So, I've got a little machine with both wired and wireless NICs in it, where I've installed Linux. The wireless NIC connects the machine to my LAN--all is working fine there. On the wired NIC, I set up a subnet so that I can connect another device to that and have the little machine's internet connection shared over that port. I found some great directions for setting that up and that's working quite well too.
The directions I found offered a set of iptables rules that allow NAT'ing between the two interfaces and, as I mentioned, that's working. But the directions envisioned what is the wifi NIC in my set-up as being an internet-facing interface, so it added some additional rules that would block most ports connecting through it (only port 22 was opened). That part of the directions has gotten me into a bit of trouble because, since this machine is on an internal LAN, I don't really need the port blocking stuff--all I need is the NAT'ing stuff.
I already had to explicitly open port 80 on the little machine, since I run a web server on it that needs to be accessible on my LAN. Now I think I'm running into another problem with those rules, since I am now trying to get access to this machine from my LAN on another port and cannot. So, what I want to do is, like I said, keep the NAT'ing rules but get rid of the port blocking rules. Since my iptables-fu is sketchy at best, I wanted to ask here for some help in implementing the right rules for this scenario.

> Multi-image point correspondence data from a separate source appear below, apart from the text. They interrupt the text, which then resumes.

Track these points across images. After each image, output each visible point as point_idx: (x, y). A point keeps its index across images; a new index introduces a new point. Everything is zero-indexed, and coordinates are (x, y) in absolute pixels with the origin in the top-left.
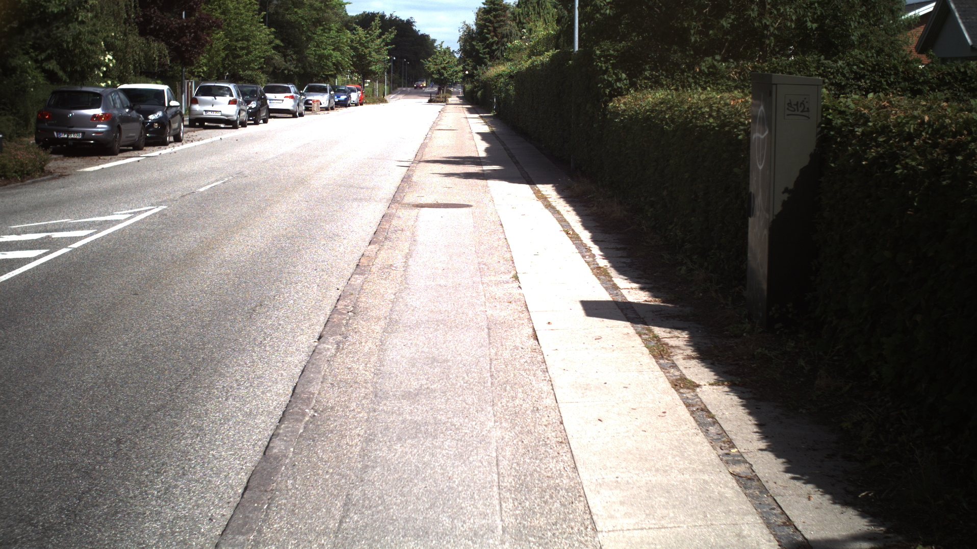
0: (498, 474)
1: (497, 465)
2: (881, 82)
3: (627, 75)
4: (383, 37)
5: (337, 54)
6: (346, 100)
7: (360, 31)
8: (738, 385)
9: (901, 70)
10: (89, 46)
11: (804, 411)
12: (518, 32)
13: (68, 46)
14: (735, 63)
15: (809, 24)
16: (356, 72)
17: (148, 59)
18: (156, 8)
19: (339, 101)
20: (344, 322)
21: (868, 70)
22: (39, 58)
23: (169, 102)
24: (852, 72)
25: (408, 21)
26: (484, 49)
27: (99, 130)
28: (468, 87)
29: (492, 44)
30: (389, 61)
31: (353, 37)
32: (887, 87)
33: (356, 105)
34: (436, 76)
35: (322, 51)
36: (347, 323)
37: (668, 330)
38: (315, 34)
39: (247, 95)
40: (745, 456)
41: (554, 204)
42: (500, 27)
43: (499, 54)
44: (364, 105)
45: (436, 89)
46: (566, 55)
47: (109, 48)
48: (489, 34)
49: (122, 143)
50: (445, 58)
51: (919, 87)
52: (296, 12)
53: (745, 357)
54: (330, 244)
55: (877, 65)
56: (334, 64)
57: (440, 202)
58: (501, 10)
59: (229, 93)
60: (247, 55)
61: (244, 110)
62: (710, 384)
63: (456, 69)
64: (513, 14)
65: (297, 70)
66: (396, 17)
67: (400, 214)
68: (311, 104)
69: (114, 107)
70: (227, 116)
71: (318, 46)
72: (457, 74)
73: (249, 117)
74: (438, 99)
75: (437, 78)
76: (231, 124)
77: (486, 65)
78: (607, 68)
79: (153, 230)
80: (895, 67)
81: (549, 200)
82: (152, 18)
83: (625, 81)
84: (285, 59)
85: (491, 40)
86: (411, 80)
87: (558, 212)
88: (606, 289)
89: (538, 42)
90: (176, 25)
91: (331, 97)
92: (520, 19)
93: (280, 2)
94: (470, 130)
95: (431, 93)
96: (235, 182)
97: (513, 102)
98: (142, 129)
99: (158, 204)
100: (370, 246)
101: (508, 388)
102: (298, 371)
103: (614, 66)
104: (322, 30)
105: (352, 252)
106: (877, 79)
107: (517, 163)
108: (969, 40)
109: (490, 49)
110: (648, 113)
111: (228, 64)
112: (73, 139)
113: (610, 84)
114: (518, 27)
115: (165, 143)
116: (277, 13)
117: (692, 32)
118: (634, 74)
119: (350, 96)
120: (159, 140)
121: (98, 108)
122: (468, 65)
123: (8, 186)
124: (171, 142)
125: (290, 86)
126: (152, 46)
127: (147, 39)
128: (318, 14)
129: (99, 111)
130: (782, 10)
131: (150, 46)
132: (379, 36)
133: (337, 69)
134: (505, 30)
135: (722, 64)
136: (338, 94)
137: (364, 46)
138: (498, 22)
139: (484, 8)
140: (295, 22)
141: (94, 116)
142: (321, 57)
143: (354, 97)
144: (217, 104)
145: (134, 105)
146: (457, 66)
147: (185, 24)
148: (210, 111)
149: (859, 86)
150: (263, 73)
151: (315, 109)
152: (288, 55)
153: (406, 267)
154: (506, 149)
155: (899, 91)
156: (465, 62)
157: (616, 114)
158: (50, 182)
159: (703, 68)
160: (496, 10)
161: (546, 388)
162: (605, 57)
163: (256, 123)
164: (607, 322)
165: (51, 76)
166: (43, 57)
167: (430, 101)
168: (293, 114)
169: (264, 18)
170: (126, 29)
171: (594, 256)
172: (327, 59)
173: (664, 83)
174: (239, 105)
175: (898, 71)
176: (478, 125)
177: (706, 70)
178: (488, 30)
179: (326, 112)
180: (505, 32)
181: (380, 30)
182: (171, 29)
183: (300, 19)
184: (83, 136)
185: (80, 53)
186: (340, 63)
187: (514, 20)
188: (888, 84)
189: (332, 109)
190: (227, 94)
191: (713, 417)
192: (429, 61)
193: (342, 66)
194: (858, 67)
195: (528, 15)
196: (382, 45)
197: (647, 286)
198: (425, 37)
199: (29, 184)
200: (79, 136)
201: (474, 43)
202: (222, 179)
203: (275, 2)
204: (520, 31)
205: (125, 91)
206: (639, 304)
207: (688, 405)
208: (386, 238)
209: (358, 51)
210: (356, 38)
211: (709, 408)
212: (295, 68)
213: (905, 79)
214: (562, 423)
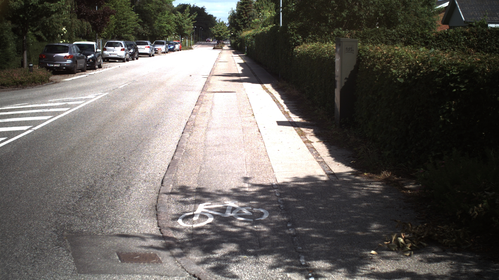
0: (246, 162)
1: (245, 160)
2: (411, 39)
3: (302, 37)
4: (191, 17)
5: (168, 26)
6: (173, 48)
7: (180, 14)
8: (326, 142)
9: (419, 33)
10: (56, 24)
11: (345, 147)
12: (257, 14)
13: (47, 25)
14: (349, 31)
15: (380, 14)
16: (177, 34)
17: (82, 29)
18: (84, 5)
19: (170, 49)
20: (191, 128)
21: (405, 33)
22: (33, 30)
23: (96, 49)
24: (399, 34)
25: (202, 8)
26: (241, 22)
27: (67, 63)
28: (233, 41)
29: (245, 20)
30: (193, 29)
31: (176, 17)
32: (414, 41)
33: (178, 51)
34: (216, 36)
35: (161, 24)
36: (192, 129)
37: (306, 129)
38: (157, 16)
39: (129, 46)
40: (322, 157)
41: (270, 91)
42: (249, 11)
43: (248, 25)
44: (182, 51)
45: (216, 42)
46: (277, 27)
47: (64, 24)
48: (243, 15)
49: (78, 69)
50: (221, 27)
51: (428, 40)
52: (148, 5)
53: (330, 135)
54: (179, 106)
55: (409, 31)
56: (167, 31)
57: (222, 91)
58: (249, 3)
59: (121, 45)
60: (125, 27)
61: (128, 53)
62: (317, 142)
63: (227, 32)
64: (255, 5)
65: (150, 33)
66: (197, 7)
67: (207, 95)
68: (157, 50)
69: (74, 52)
70: (120, 56)
71: (159, 22)
72: (227, 35)
73: (130, 57)
74: (218, 47)
75: (217, 37)
76: (121, 60)
77: (242, 30)
78: (293, 34)
79: (107, 101)
80: (417, 32)
81: (269, 90)
82: (82, 10)
83: (301, 39)
84: (143, 29)
85: (244, 18)
86: (204, 38)
87: (272, 94)
88: (287, 118)
89: (266, 20)
90: (94, 13)
91: (167, 47)
92: (258, 8)
93: (141, 1)
94: (234, 62)
95: (214, 44)
96: (133, 84)
97: (254, 49)
98: (85, 62)
99: (105, 92)
100: (196, 106)
101: (249, 144)
102: (177, 141)
103: (296, 33)
104: (161, 14)
105: (189, 109)
106: (409, 37)
107: (255, 76)
108: (463, 19)
109: (244, 22)
110: (307, 53)
111: (117, 31)
112: (56, 67)
113: (294, 41)
114: (257, 11)
115: (95, 69)
116: (139, 6)
117: (329, 18)
118: (305, 37)
119: (175, 46)
120: (92, 67)
121: (67, 53)
122: (233, 30)
123: (37, 86)
124: (97, 68)
125: (148, 42)
126: (84, 23)
127: (82, 20)
128: (159, 7)
129: (67, 54)
130: (368, 8)
131: (83, 24)
132: (189, 17)
133: (168, 33)
134: (251, 13)
135: (343, 32)
136: (170, 45)
137: (182, 22)
138: (248, 9)
139: (241, 2)
140: (148, 10)
141: (66, 56)
142: (161, 27)
143: (177, 47)
144: (115, 50)
145: (82, 51)
146: (227, 31)
147: (98, 13)
148: (112, 54)
149: (402, 41)
150: (133, 35)
151: (160, 53)
152: (145, 27)
153: (211, 113)
154: (251, 70)
155: (419, 42)
156: (231, 29)
157: (296, 53)
158: (53, 85)
159: (334, 33)
160: (246, 3)
161: (262, 143)
162: (293, 29)
163: (133, 60)
164: (285, 127)
165: (39, 39)
166: (35, 29)
167: (214, 48)
168: (149, 55)
169: (133, 9)
170: (71, 16)
171: (284, 108)
172: (164, 28)
173: (318, 40)
174: (126, 51)
175: (418, 33)
176: (238, 59)
177: (336, 34)
178: (243, 13)
179: (165, 54)
180: (251, 14)
181: (189, 14)
182: (91, 15)
183: (151, 9)
184: (60, 65)
185: (52, 27)
186: (170, 30)
187: (256, 8)
188: (414, 39)
189: (167, 52)
190: (120, 46)
191: (315, 149)
192: (214, 29)
193: (171, 31)
194: (401, 32)
195: (262, 5)
196: (190, 21)
197: (302, 117)
198: (211, 16)
199: (45, 85)
200: (58, 66)
201: (236, 20)
202: (127, 83)
203: (138, 1)
204: (258, 13)
205: (78, 45)
206: (297, 122)
207: (307, 147)
208: (202, 103)
209: (179, 24)
210: (177, 18)
211: (315, 147)
212: (148, 33)
213: (421, 38)
214: (266, 151)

So, the current rules are implemented as follows:
Code:
root #iptables -F
root #iptables -t nat -F
root #iptables -P INPUT ACCEPT
root #iptables -P OUTPUT ACCEPT
root #iptables -P FORWARD DROP
root #export wired=eth0
root #export wifi=wlan0
root #iptables -I INPUT 1 -i ${wired} -j ACCEPT
root #iptables -I INPUT 1 -i lo -j ACCEPT
root #iptables -A INPUT -p UDP --dport bootps ! -i ${wired} -j REJECT
root #iptables -A INPUT -p UDP --dport domain ! -i ${wired} -j REJECT
root #iptables -A INPUT -p TCP --dport ssh -i ${wifi} -j ACCEPT
root #iptables -A INPUT -p TCP --dport 80 -i wlan0 -j ACCEPT
root #iptables -A INPUT -p TCP ! -i ${wired} -d 0/0 --dport 0:1023 -j DROP
root #iptables -A INPUT -p UDP ! -i ${wired} -d 0/0 --dport 0:1023 -j DROP
root #iptables -I FORWARD -i ${wired} -d 192.168.0.0/255.255.0.0 -j DROP
root #iptables -A FORWARD -i ${wired} -s 192.168.0.0/255.255.0.0 -j ACCEPT
root #iptables -A FORWARD -i ${wifi} -d 192.168.0.0/255.255.0.0 -j ACCEPT
root #iptables -t nat -A POSTROUTING -o ${wifi} -j MASQUERADE
root #echo 1 > /proc/sys/net/ipv4/ip_forward
root #for f in /proc/sys/net/ipv4/conf/*/rp_filter ; do echo 1 > $f ; done
root #/etc/init.d/iptables save
I believe, but want to double check here, that something like the following might actually do what I need:
Code:
echo 1 > /proc/sys/net/ipv4/ip_forward
iptables -t nat -A POSTROUTING -o wlan0 -j MASQUERADE
iptables -A FORWARD -i wlan0 -o eth0 -m state --state RELATED,ESTABLISHED -j ACCEPT
iptables -A FORWARD -i wlan0 -o eth0 -j ACCEPT
for f in /proc/sys/net/ipv4/conf/*/rp_filter ; do echo 1 > $f ; done
/etc/init.d/iptables save
Can anyone confirm for me whether I'm on the right track in reformulating these rules and whether using these might result in NAT continuing to work between these two interfaces, but without any port blocking?